**** Dataset records

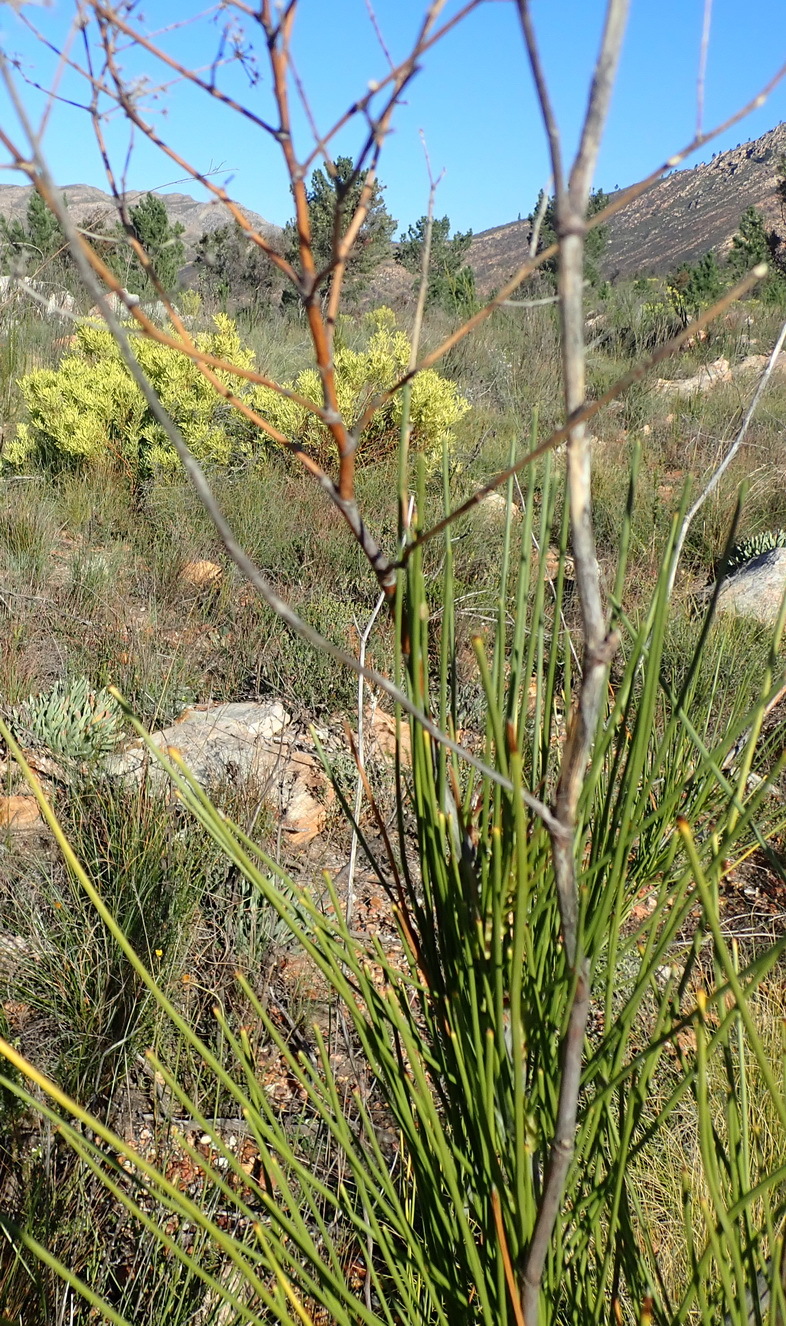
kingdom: Plantae
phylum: Tracheophyta
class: Magnoliopsida
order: Apiales
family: Apiaceae
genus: Anginon
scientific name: Anginon difforme
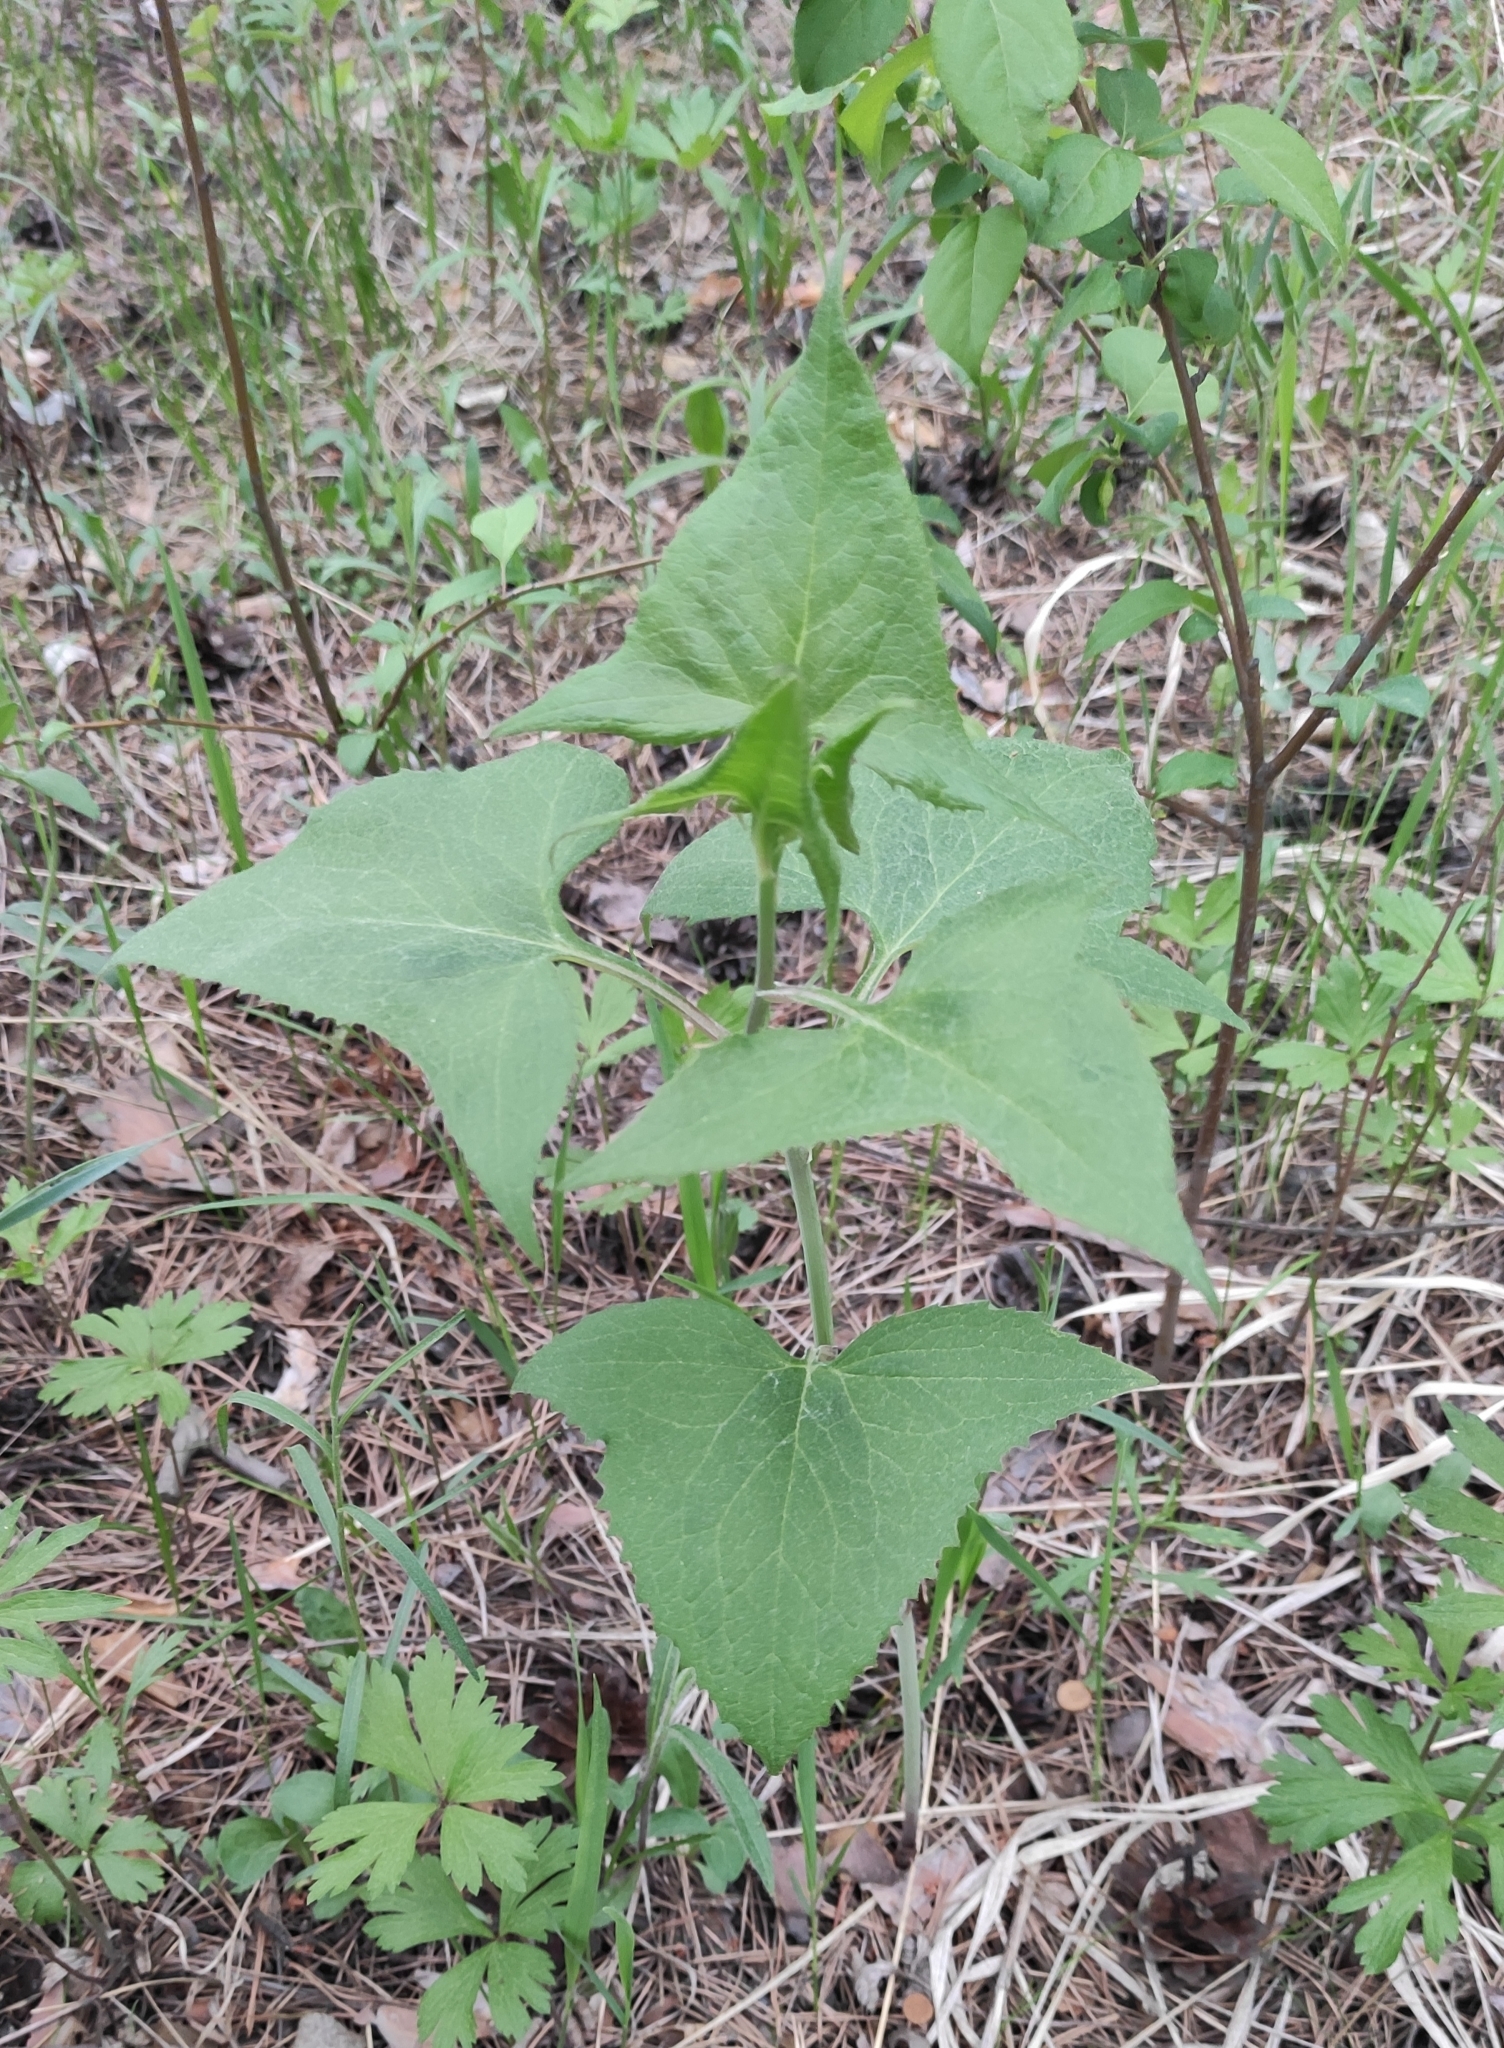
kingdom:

********

Update the part of the entries that opens with the line containing "phylum: Tracheophyta" and closes with the final line of the entries, replacing "scientific name" with "species name" and keeping everything else unchanged. Leave the pictures out of your answer.

> _Answer for this exercise_
phylum: Tracheophyta
class: Magnoliopsida
order: Apiales
family: Apiaceae
genus: Anginon
species name: Anginon difforme
kingdom:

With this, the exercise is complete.